*RECORD EXTRACTS:*
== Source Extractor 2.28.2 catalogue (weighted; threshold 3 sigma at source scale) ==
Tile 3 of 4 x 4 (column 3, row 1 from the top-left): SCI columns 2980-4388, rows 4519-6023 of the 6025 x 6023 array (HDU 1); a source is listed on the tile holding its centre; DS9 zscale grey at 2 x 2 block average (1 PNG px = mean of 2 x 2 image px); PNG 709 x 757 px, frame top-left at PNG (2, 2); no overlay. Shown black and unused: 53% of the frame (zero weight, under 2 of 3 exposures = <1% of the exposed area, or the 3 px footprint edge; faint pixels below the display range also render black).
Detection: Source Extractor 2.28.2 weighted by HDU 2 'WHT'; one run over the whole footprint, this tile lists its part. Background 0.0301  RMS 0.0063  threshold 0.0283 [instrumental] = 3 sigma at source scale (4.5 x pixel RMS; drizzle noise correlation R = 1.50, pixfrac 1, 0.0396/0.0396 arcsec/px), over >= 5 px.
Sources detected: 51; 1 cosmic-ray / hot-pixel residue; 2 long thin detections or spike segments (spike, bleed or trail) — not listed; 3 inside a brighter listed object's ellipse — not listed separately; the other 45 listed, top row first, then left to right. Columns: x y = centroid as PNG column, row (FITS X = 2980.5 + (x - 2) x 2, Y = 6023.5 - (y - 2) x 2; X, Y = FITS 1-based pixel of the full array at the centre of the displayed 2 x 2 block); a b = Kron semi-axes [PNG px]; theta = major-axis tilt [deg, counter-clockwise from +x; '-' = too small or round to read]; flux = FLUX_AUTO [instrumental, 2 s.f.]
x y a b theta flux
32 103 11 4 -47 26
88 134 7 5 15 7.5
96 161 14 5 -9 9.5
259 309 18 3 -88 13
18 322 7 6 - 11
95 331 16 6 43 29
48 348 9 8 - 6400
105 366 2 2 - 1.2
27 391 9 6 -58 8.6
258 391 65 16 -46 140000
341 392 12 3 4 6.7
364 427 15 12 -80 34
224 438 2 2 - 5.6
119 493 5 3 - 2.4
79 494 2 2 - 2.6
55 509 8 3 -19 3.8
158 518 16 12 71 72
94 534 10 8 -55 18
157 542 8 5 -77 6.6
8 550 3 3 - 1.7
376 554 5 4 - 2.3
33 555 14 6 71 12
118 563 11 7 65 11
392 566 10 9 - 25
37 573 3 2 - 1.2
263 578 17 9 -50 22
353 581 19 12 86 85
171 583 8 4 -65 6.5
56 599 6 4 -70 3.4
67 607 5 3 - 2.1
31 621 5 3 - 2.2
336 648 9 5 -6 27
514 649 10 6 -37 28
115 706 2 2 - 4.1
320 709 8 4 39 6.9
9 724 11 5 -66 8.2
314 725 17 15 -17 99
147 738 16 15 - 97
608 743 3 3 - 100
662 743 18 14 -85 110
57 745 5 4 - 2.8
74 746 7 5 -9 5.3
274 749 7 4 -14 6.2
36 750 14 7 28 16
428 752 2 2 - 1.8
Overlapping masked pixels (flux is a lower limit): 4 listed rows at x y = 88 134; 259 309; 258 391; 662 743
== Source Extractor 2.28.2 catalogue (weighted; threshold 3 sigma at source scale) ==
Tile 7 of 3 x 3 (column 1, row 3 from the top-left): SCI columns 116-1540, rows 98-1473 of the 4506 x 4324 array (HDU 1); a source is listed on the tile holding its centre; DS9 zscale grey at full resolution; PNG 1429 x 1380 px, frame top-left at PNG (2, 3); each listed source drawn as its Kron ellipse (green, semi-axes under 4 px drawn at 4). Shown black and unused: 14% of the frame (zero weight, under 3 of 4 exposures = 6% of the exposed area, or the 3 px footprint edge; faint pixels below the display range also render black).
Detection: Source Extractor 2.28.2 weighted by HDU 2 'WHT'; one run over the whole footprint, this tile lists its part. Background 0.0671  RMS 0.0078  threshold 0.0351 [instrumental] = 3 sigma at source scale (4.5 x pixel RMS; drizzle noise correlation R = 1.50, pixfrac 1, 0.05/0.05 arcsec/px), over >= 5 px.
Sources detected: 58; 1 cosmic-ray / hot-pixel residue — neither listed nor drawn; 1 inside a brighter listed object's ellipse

*DESCRIPTION OF THE TASK:* Rewrite all the records above, putting "upper-left" wherever "top-left" appears and keeping everything else the same.

*EXPECTED ANSWER:*
== Source Extractor 2.28.2 catalogue (weighted; threshold 3 sigma at source scale) ==
Tile 3 of 4 x 4 (column 3, row 1 from the upper-left): SCI columns 2980-4388, rows 4519-6023 of the 6025 x 6023 array (HDU 1); a source is listed on the tile holding its centre; DS9 zscale grey at 2 x 2 block average (1 PNG px = mean of 2 x 2 image px); PNG 709 x 757 px, frame upper-left at PNG (2, 2); no overlay. Shown black and unused: 53% of the frame (zero weight, under 2 of 3 exposures = <1% of the exposed area, or the 3 px footprint edge; faint pixels below the display range also render black).
Detection: Source Extractor 2.28.2 weighted by HDU 2 'WHT'; one run over the whole footprint, this tile lists its part. Background 0.0301  RMS 0.0063  threshold 0.0283 [instrumental] = 3 sigma at source scale (4.5 x pixel RMS; drizzle noise correlation R = 1.50, pixfrac 1, 0.0396/0.0396 arcsec/px), over >= 5 px.
Sources detected: 51; 1 cosmic-ray / hot-pixel residue; 2 long thin detections or spike segments (spike, bleed or trail) — not listed; 3 inside a brighter listed object's ellipse — not listed separately; the other 45 listed, top row first, then left to right. Columns: x y = centroid as PNG column, row (FITS X = 2980.5 + (x - 2) x 2, Y = 6023.5 - (y - 2) x 2; X, Y = FITS 1-based pixel of the full array at the centre of the displayed 2 x 2 block); a b = Kron semi-axes [PNG px]; theta = major-axis tilt [deg, counter-clockwise from +x; '-' = too small or round to read]; flux = FLUX_AUTO [instrumental, 2 s.f.]
x y a b theta flux
32 103 11 4 -47 26
88 134 7 5 15 7.5
96 161 14 5 -9 9.5
259 309 18 3 -88 13
18 322 7 6 - 11
95 331 16 6 43 29
48 348 9 8 - 6400
105 366 2 2 - 1.2
27 391 9 6 -58 8.6
258 391 65 16 -46 140000
341 392 12 3 4 6.7
364 427 15 12 -80 34
224 438 2 2 - 5.6
119 493 5 3 - 2.4
79 494 2 2 - 2.6
55 509 8 3 -19 3.8
158 518 16 12 71 72
94 534 10 8 -55 18
157 542 8 5 -77 6.6
8 550 3 3 - 1.7
376 554 5 4 - 2.3
33 555 14 6 71 12
118 563 11 7 65 11
392 566 10 9 - 25
37 573 3 2 - 1.2
263 578 17 9 -50 22
353 581 19 12 86 85
171 583 8 4 -65 6.5
56 599 6 4 -70 3.4
67 607 5 3 - 2.1
31 621 5 3 - 2.2
336 648 9 5 -6 27
514 649 10 6 -37 28
115 706 2 2 - 4.1
320 709 8 4 39 6.9
9 724 11 5 -66 8.2
314 725 17 15 -17 99
147 738 16 15 - 97
608 743 3 3 - 100
662 743 18 14 -85 110
57 745 5 4 - 2.8
74 746 7 5 -9 5.3
274 749 7 4 -14 6.2
36 750 14 7 28 16
428 752 2 2 - 1.8
Overlapping masked pixels (flux is a lower limit): 4 listed rows at x y = 88 134; 259 309; 258 391; 662 743
== Source Extractor 2.28.2 catalogue (weighted; threshold 3 sigma at source scale) ==
Tile 7 of 3 x 3 (column 1, row 3 from the upper-left): SCI columns 116-1540, rows 98-1473 of the 4506 x 4324 array (HDU 1); a source is listed on the tile holding its centre; DS9 zscale grey at full resolution; PNG 1429 x 1380 px, frame upper-left at PNG (2, 3); each listed source drawn as its Kron ellipse (green, semi-axes under 4 px drawn at 4). Shown black and unused: 14% of the frame (zero weight, under 3 of 4 exposures = 6% of the exposed area, or the 3 px footprint edge; faint pixels below the display range also render black).
Detection: Source Extractor 2.28.2 weighted by HDU 2 'WHT'; one run over the whole footprint, this tile lists its part. Background 0.0671  RMS 0.0078  threshold 0.0351 [instrumental] = 3 sigma at source scale (4.5 x pixel RMS; drizzle noise correlation R = 1.50, pixfrac 1, 0.05/0.05 arcsec/px), over >= 5 px.
Sources detected: 58; 1 cosmic-ray / hot-pixel residue — neither listed nor drawn; 1 inside a brighter listed object's ellipse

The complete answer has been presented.